J&J strikes settlement in ‘phantom’ Motrin recall suit

Johnson & Johnson has finally gotten a consumer health care fiasco behind it when it agreed this week to pay Oregon $400,000 to settle a suit stemming from its efforts years ago to retrieve faulty Motrin without the public knowing.

In 2010, Johnson & Johnson’s consumer health unit became a target of public criticism—and of then-FDA Commissioner Margaret Hamburg—after waiting a year to announce it was recalling faulty lots of Motrin. In fact, it later came to light that the company had hired private contractors to walk into convenience stores and buy up the product in 2009. Officials in Oregon were so peeved that the state Attorney General John Kroger sued the company’s McNeil Consumer Healthcare unit in 2011, all the while blasting J&J in the press for doing a “phantom recall.”

Now J&J has agreed to pay the state about $400,000 to settle the case, but did not admit wrongdoing in the settlement. A J&J spokesman told FiercePharma the company is "pleased" to resolve the case. "There was never a health or safety risk associated with the Motrin medicines at issue in the case, and we remain committed to providing consumers with safe and effective over-the-counter medicines," he said.

J&J discovered in 2008 that some lots of Motrin manufactured in Puerto Rico did not dissolve properly.  Rather than announce a broad recall, the company instructed field employees to fan out and buy the product off shelves, acting “like a regular customer,” according to a summary of the settlement obtained by the AP.

It wasn’t until February of 2010 that J&J announced an official Motrin recall. The move came amid broad quality problems in the company’s consumer health division that led to a massive recall of many of its products for kids, including Children’s Tylenol. After the FDA discovered particle contamination and other issues in a Pennsylvania manufacturing plant, J&J was forced to shut the site down. In 2015, the McNeil Consumer Healthcare division pled guilty to a federal misdemeanor charge that it allowed tainted Infants' Tylenol, Children's Tylenol and Children's Motrin onto the market. That case cost the company $25 million in fines.

The Oregon Motrin lawsuit had been dismissed in 2015, when J&J successfully argued that there was no proof faulty Motrin pills were ever sold in that state. But the Oregon State of Appeals later reinstated the case.
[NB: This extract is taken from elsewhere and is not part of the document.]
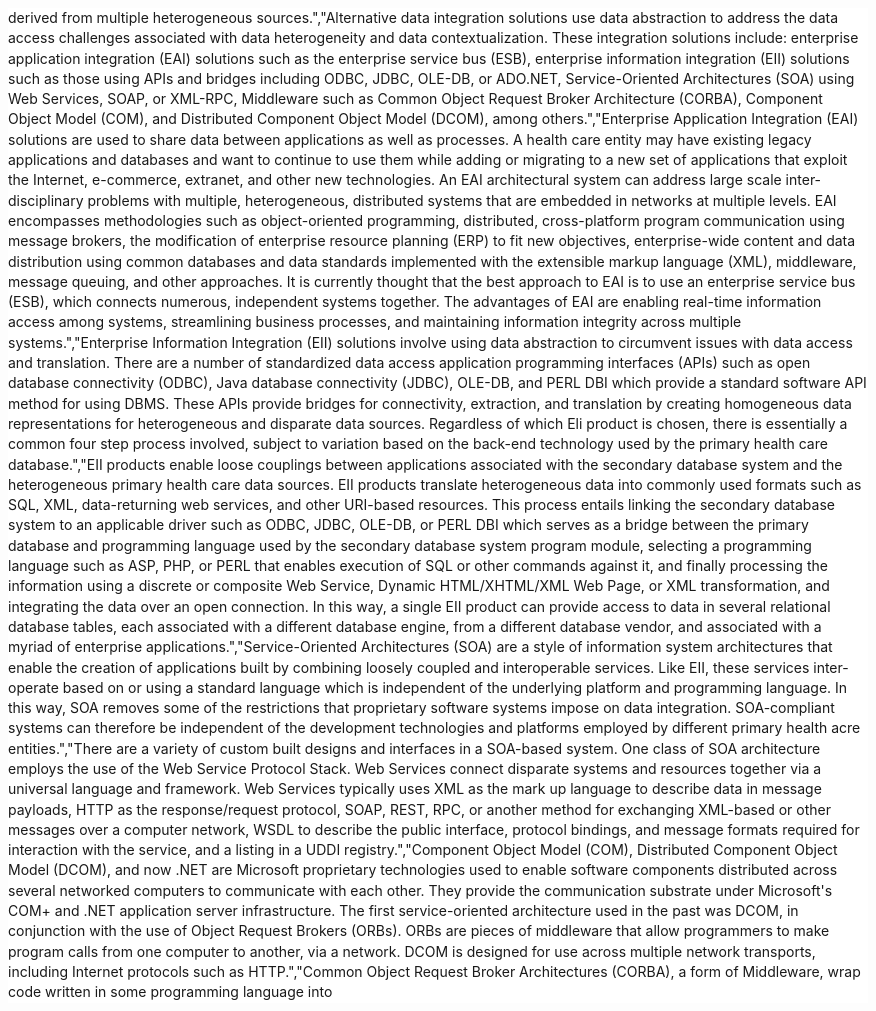 derived from multiple heterogeneous sources.","Alternative data integration solutions use data abstraction to address the data access challenges associated with data heterogeneity and data contextualization. These integration solutions include: enterprise application integration (EAI) solutions such as the enterprise service bus (ESB), enterprise information integration (EII) solutions such as those using APIs and bridges including ODBC, JDBC, OLE-DB, or ADO.NET, Service-Oriented Architectures (SOA) using Web Services, SOAP, or XML-RPC, Middleware such as Common Object Request Broker Architecture (CORBA), Component Object Model (COM), and Distributed Component Object Model (DCOM), among others.","Enterprise Application Integration (EAI) solutions are used to share data between applications as well as processes. A health care entity may have existing legacy applications and databases and want to continue to use them while adding or migrating to a new set of applications that exploit the Internet, e-commerce, extranet, and other new technologies. An EAI architectural system can address large scale inter-disciplinary problems with multiple, heterogeneous, distributed systems that are embedded in networks at multiple levels. EAI encompasses methodologies such as object-oriented programming, distributed, cross-platform program communication using message brokers, the modification of enterprise resource planning (ERP) to fit new objectives, enterprise-wide content and data distribution using common databases and data standards implemented with the extensible markup language (XML), middleware, message queuing, and other approaches. It is currently thought that the best approach to EAI is to use an enterprise service bus (ESB), which connects numerous, independent systems together. The advantages of EAI are enabling real-time information access among systems, streamlining business processes, and maintaining information integrity across multiple systems.","Enterprise Information Integration (EII) solutions involve using data abstraction to circumvent issues with data access and translation. There are a number of standardized data access application programming interfaces (APIs) such as open database connectivity (ODBC), Java database connectivity (JDBC), OLE-DB, and PERL DBI which provide a standard software API method for using DBMS. These APIs provide bridges for connectivity, extraction, and translation by creating homogeneous data representations for heterogeneous and disparate data sources. Regardless of which Eli product is chosen, there is essentially a common four step process involved, subject to variation based on the back-end technology used by the primary health care database.","EII products enable loose couplings between applications associated with the secondary database system and the heterogeneous primary health care data sources. EII products translate heterogeneous data into commonly used formats such as SQL, XML, data-returning web services, and other URI-based resources. This process entails linking the secondary database system to an applicable driver such as ODBC, JDBC, OLE-DB, or PERL DBI which serves as a bridge between the primary database and programming language used by the secondary database system program module, selecting a programming language such as ASP, PHP, or PERL that enables execution of SQL or other commands against it, and finally processing the information using a discrete or composite Web Service, Dynamic HTML\/XHTML\/XML Web Page, or XML transformation, and integrating the data over an open connection. In this way, a single EII product can provide access to data in several relational database tables, each associated with a different database engine, from a different database vendor, and associated with a myriad of enterprise applications.","Service-Oriented Architectures (SOA) are a style of information system architectures that enable the creation of applications built by combining loosely coupled and interoperable services. Like EII, these services inter-operate based on or using a standard language which is independent of the underlying platform and programming language. In this way, SOA removes some of the restrictions that proprietary software systems impose on data integration. SOA-compliant systems can therefore be independent of the development technologies and platforms employed by different primary health acre entities.","There are a variety of custom built designs and interfaces in a SOA-based system. One class of SOA architecture employs the use of the Web Service Protocol Stack. Web Services connect disparate systems and resources together via a universal language and framework. Web Services typically uses XML as the mark up language to describe data in message payloads, HTTP as the response\/request protocol, SOAP, REST, RPC, or another method for exchanging XML-based or other messages over a computer network, WSDL to describe the public interface, protocol bindings, and message formats required for interaction with the service, and a listing in a UDDI registry.","Component Object Model (COM), Distributed Component Object Model (DCOM), and now .NET are Microsoft proprietary technologies used to enable software components distributed across several networked computers to communicate with each other. They provide the communication substrate under Microsoft's COM+ and .NET application server infrastructure. The first service-oriented architecture used in the past was DCOM, in conjunction with the use of Object Request Brokers (ORBs). ORBs are pieces of middleware that allow programmers to make program calls from one computer to another, via a network. DCOM is designed for use across multiple network transports, including Internet protocols such as HTTP.","Common Object Request Broker Architectures (CORBA), a form of Middleware, wrap code written in some programming language into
While the settlement is not a huge hit to the company by any stretch, it comes at a time when the pharma giant is facing mounting cases alleging its talcum powder may cause ovarian cancer. Last week, a St. Louis jury awarded a $110 million verdict to a woman who alleged her metastatic ovarian cancer was caused by years of using J&J’s talc. The company plans to appeal, but it’s already gearing up for additional trials taking aim at the powder product this year.

If there’s anything J&J CEO Alex Gorsky can appreciate about the Oregon settlement, it's that it helps him chip away at a goal he set when he became CEO in 2012, which was to clean up the company’s troubled consumer division. Toward that end, McNeil implemented improved quality control and oversight standards, and hired Sandra Peterson away from Bayer to deal with the shuttered Pennsylvania plant. The plant reopened in 2015.